┏━━
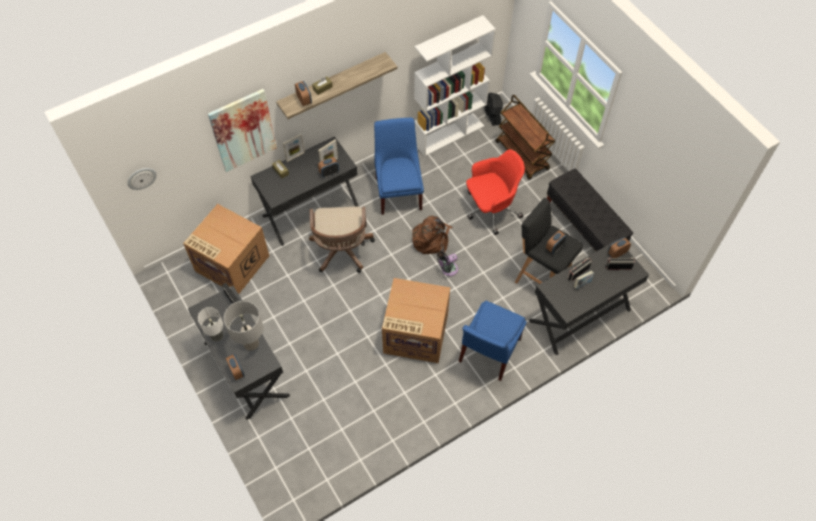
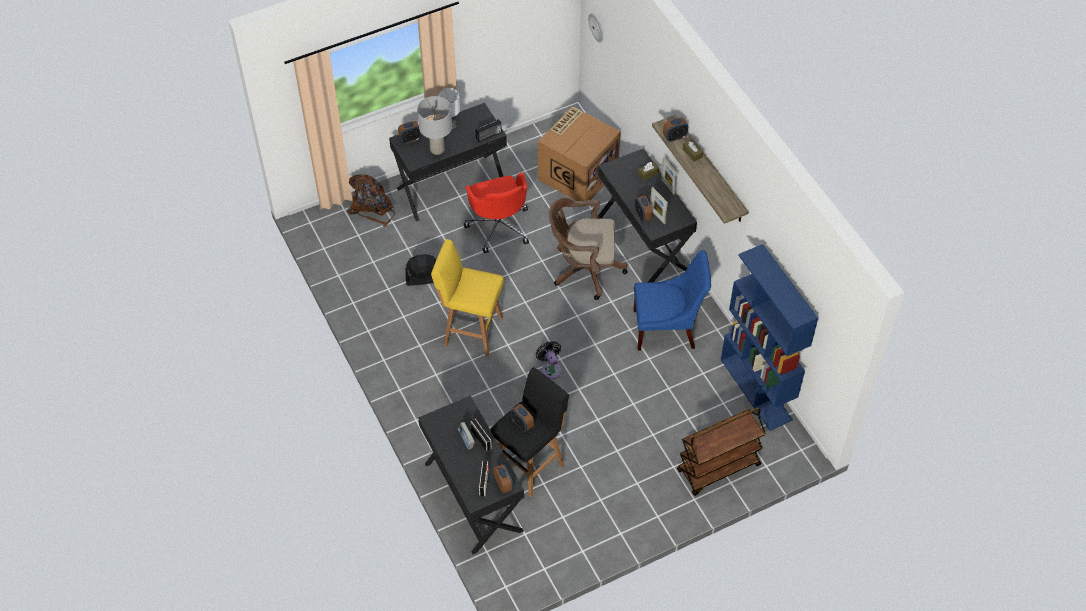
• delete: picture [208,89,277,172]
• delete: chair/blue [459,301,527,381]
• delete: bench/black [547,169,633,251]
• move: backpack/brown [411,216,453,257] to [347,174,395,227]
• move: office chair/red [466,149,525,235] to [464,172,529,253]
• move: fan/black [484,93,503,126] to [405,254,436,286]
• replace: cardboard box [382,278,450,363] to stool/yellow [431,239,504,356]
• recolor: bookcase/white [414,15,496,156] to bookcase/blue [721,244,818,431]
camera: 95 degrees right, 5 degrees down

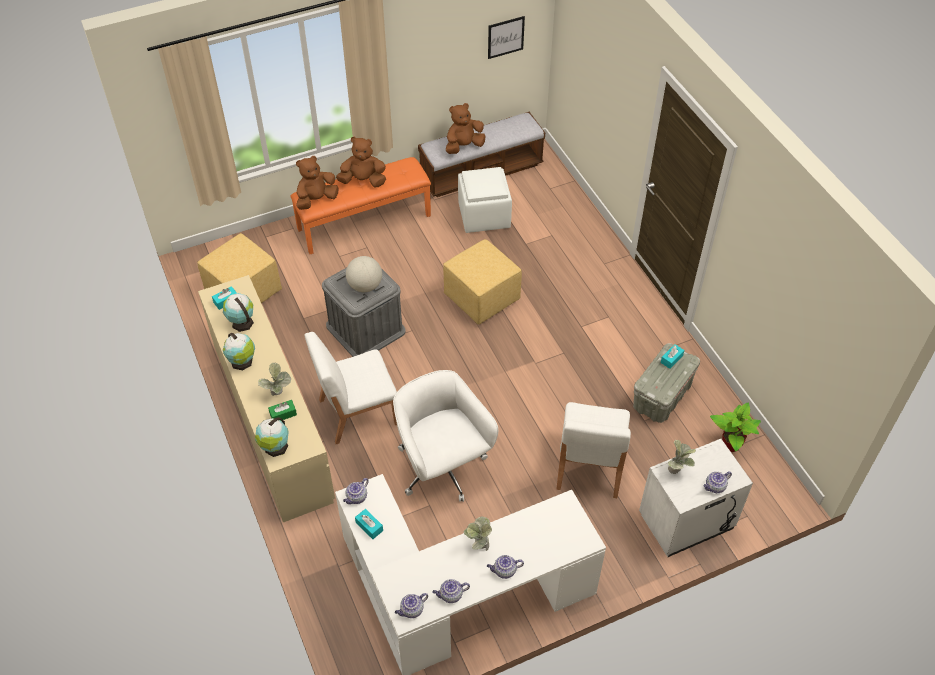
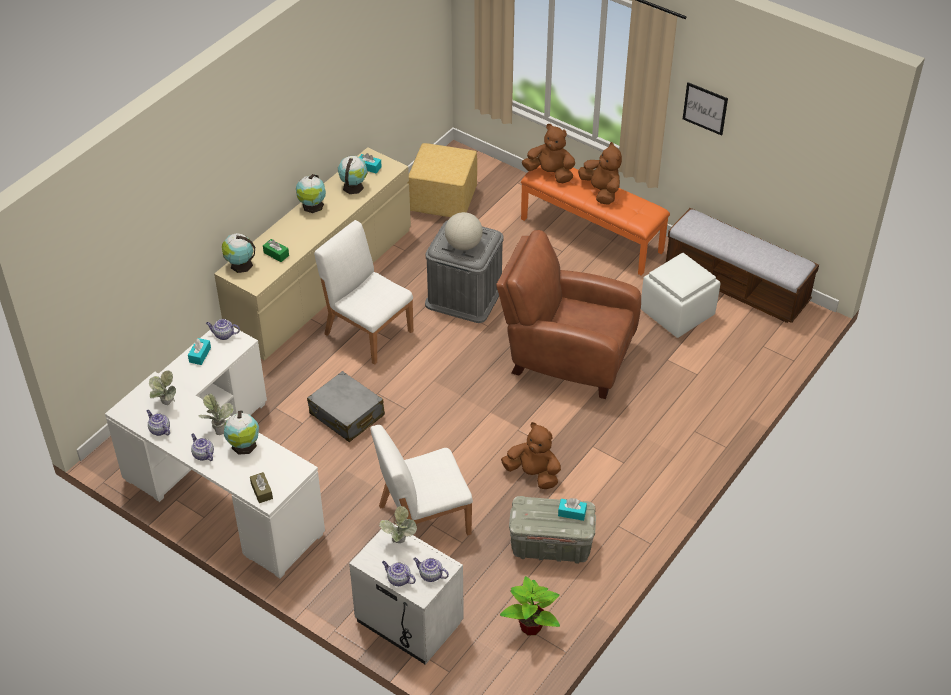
• insert: globe [224,411,259,455]
• insert: tissue box/brown [250,472,273,503]
• move: potted plant [258,363,291,396] to [149,371,176,405]
• move: teapot [395,593,428,618] to [413,558,449,582]
• move: plush toy/brown [446,103,486,154] to [501,422,561,489]
• move: picture [488,16,525,59] to [683,82,728,136]
• replace: office chair/white [393,370,498,502] to suitcase/grey [307,371,385,442]
• replace: ottoman/yellow [443,239,522,325] to armchair/brown [496,230,641,399]
camera: 60 degrees right, 5 degrees down

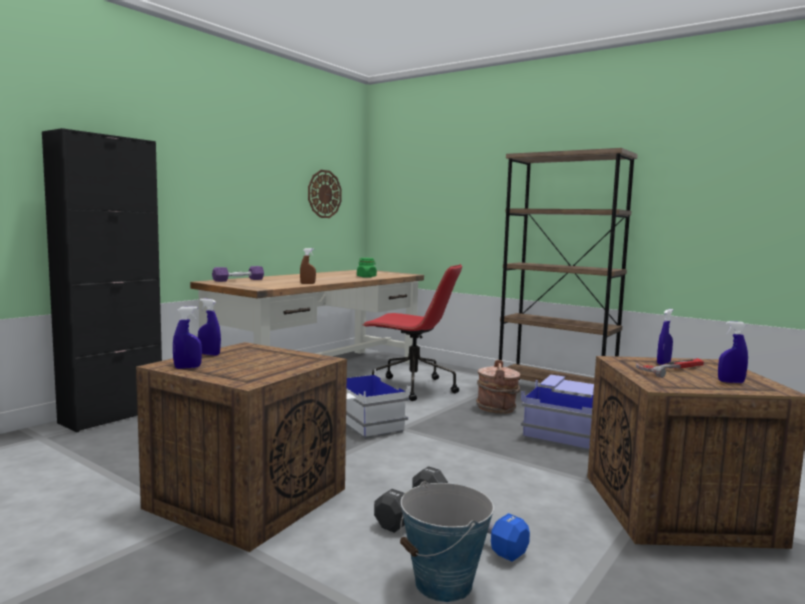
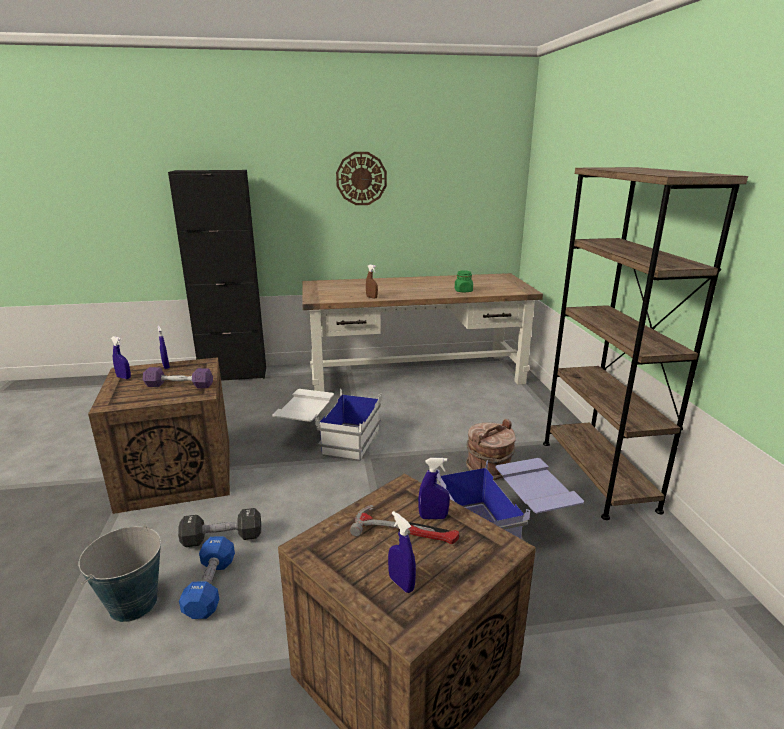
• delete: office chair/red [363,264,462,401]
• move: dumbbell/purple [212,266,264,282] to [143,367,213,388]
• move: wall clock [308,170,342,218] to [336,152,387,205]
camera: 45 degrees right, 15 degrees up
┗━━
> _Exercise brief_
Given the listing above, return exactly, and only, the lines from the line with "[258,363,291,396] to [149,371,176,405]" through its final line, both included, with the pictures removed.

> _Written answer_
• move: potted plant [258,363,291,396] to [149,371,176,405]
• move: teapot [395,593,428,618] to [413,558,449,582]
• move: plush toy/brown [446,103,486,154] to [501,422,561,489]
• move: picture [488,16,525,59] to [683,82,728,136]
• replace: office chair/white [393,370,498,502] to suitcase/grey [307,371,385,442]
• replace: ottoman/yellow [443,239,522,325] to armchair/brown [496,230,641,399]
camera: 60 degrees right, 5 degrees down

• delete: office chair/red [363,264,462,401]
• move: dumbbell/purple [212,266,264,282] to [143,367,213,388]
• move: wall clock [308,170,342,218] to [336,152,387,205]
camera: 45 degrees right, 15 degrees up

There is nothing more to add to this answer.